L. Dean Chapman, professor, anatomy and cell biology, Canada Research Chair in X-Ray Imaging, University of Saskatchewan
Biomedical Research Using Synchrotron Radiation: A synchrotron biomedical research facility is nearing completion at the Canadian Light Source in Saskatoon, Saskatchewan. The Biomedical Imaging and Therapy (BMIT) facility will provide high intensity, high x-ray energy light for a wide variety of imaging and therapy programs. This facility is now in the construction phase with some initial operations which began December 2008. The BMIT facility will have two beamline complexes; an insertion device source beamline at which the bulk of the imaging and therapy research on humans, animals, and plants will be carried out, and an ancillary bend magnet source beamline which will serve as a proof-of-principle facility and research tool for new methods of imaging and therapy. The bend magnet beamline is now being used for first experiments using conventional imaging and diffraction enhanced imaging). Several imaging methods (absorption-edge subtraction imaging, diffraction enhanced imaging, phase contrast imaging, and absorption imaging) in projection and computed tomography modes as well as monochromatic beam and filtered white beam therapy methods will be available.

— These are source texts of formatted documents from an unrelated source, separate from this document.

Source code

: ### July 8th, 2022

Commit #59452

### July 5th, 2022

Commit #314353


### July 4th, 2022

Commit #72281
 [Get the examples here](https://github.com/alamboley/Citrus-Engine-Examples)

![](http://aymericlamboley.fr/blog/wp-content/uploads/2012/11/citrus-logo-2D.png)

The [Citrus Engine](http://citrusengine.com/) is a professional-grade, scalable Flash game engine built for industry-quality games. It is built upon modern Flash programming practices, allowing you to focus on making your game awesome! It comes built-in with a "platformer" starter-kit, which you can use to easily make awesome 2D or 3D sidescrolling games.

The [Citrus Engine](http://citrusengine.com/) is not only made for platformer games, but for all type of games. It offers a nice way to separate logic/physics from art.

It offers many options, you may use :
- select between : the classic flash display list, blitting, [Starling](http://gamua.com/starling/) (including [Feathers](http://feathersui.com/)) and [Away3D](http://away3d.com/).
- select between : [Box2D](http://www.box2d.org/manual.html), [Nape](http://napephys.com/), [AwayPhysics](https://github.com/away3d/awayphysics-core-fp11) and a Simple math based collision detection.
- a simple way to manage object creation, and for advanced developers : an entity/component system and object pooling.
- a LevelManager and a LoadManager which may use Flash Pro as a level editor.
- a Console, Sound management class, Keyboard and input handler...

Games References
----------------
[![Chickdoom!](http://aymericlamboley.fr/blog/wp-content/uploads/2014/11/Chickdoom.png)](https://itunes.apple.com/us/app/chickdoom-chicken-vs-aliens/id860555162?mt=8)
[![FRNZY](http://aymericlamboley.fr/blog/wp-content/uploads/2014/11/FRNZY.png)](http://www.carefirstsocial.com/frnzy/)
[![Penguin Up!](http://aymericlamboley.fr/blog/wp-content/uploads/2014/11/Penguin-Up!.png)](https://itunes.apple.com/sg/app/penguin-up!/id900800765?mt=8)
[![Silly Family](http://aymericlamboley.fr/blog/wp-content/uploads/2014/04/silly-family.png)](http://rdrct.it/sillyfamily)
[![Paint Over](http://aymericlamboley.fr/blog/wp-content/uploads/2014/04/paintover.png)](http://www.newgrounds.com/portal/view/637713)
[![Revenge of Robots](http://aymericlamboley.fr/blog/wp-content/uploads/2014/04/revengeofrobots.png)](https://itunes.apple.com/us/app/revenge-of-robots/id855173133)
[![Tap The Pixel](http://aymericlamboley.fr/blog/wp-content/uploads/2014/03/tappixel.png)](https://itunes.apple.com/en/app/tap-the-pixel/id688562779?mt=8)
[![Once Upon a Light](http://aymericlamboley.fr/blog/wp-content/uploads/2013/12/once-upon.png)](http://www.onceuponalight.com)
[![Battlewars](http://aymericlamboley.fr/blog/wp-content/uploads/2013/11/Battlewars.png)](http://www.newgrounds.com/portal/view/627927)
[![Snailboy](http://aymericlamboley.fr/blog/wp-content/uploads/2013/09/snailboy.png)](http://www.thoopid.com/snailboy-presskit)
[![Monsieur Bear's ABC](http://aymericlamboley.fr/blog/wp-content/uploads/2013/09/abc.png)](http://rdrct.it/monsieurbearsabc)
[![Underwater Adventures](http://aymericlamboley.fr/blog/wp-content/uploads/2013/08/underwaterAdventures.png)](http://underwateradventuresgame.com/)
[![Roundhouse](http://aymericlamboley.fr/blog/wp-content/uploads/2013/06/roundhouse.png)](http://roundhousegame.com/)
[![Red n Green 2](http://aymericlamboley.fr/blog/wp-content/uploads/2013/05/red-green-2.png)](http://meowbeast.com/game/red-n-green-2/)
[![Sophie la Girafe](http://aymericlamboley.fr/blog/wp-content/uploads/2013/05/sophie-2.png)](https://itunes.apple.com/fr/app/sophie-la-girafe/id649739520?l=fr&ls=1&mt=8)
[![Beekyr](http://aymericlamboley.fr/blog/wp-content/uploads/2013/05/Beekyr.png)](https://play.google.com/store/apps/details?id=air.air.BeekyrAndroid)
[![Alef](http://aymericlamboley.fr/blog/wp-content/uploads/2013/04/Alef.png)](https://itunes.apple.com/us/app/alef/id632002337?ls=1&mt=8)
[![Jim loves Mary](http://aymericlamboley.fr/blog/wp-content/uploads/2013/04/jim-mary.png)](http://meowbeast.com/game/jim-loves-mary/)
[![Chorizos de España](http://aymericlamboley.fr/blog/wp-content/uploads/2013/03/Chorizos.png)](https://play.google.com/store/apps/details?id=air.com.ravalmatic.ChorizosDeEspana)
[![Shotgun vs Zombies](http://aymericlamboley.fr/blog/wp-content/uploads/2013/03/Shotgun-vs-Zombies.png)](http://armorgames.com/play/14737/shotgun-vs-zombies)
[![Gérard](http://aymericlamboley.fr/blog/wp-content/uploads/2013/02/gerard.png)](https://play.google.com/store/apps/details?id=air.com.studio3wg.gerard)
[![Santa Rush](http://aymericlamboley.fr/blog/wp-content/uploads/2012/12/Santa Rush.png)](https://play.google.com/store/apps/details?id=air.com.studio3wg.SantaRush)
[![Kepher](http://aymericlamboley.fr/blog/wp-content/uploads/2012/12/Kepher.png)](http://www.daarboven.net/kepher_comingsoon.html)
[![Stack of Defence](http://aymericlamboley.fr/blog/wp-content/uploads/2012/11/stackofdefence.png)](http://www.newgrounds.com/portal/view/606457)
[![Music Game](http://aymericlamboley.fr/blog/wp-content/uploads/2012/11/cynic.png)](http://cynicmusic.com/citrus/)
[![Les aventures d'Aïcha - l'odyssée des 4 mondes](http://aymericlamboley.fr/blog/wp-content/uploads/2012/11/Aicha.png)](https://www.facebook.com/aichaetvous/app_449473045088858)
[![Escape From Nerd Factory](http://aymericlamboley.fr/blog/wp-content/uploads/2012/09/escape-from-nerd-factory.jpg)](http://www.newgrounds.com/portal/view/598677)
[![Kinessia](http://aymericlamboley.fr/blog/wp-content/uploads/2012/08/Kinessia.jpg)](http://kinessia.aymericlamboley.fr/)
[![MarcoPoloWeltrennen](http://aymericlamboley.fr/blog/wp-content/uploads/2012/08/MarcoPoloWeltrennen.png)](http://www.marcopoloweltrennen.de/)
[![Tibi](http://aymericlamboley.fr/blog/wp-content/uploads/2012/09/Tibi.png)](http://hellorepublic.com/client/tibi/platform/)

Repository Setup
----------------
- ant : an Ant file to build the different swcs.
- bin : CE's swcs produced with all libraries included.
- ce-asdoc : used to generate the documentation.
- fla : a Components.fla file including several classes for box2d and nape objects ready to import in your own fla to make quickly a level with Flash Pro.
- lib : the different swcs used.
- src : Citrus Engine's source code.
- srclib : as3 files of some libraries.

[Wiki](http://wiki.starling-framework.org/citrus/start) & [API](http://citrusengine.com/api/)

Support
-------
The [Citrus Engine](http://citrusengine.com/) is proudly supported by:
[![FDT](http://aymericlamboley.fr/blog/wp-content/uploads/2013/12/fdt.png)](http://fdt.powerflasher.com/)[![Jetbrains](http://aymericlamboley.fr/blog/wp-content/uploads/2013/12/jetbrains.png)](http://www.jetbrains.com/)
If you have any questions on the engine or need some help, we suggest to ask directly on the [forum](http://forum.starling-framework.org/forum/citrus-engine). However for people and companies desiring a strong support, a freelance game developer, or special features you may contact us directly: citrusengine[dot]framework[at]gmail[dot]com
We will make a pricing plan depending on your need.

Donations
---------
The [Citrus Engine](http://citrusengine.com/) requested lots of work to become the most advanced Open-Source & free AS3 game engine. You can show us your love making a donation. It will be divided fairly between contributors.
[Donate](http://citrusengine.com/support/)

The layout of the facility will be presented, the beamline status along with examples of the types of research that can be carried out at BMIT with emphasis on new imaging methods and applications being developed. Examples of results from the bend magnet beamline will also be presented.
John G. Kerns, associate professor, psychological sciences, University of Missouri-Columbia
Understanding the Risk for Neuropsychiatric Disorders Using Functional Brain Imaging: MU has recently opened the Brain Imaging Center, a research dedicated Magnetic Resonance Imaging (MRI) facility. Research at the center is focused on understanding the nature of basic cognitive and emotional processes as well as the role of disturbances in those processes to understand neuropsychiatric disorders. For example, research at the center has focused on understanding the nature of risk for schizophrenia and for alcohol addiction. In research with patients, we have found that people with schizophrenia exhibit dysfunction in multiple brain regions, including the prefrontal cortex and the anterior cingulate cortex. Using functional MRI, we have found that people at-risk for schizophrenia only exhibit dysfunction in the prefrontal cortex, suggesting that prefrontal cortex impairment might be a critical risk factor for the development of schizophrenia. In other research at the center, we are investigating whether we can use rehabilitation strategies to improve prefrontal cortex functioning in people with schizophrenia and in people at-risk for the disorder. We are also examining whether exposure to extreme levels of alcohol can cause relatively enduring damage to the prefrontal cortex. Research with animals has consistently found that extreme alcohol exposure causes damage to the developing brain, especially the prefrontal cortex. However, human research has yet to examine whether extreme alcohol exposure results in damage to the prefrontal cortex. We are currently examining whether young adults who extreme drink on their 21st birthday exhibit damage to their prefrontal cortex. This type of brain imaging research ideally will help us understand the risk for neuropsychiatric disorders and help us design ways to prevent the development of severe mental disorders.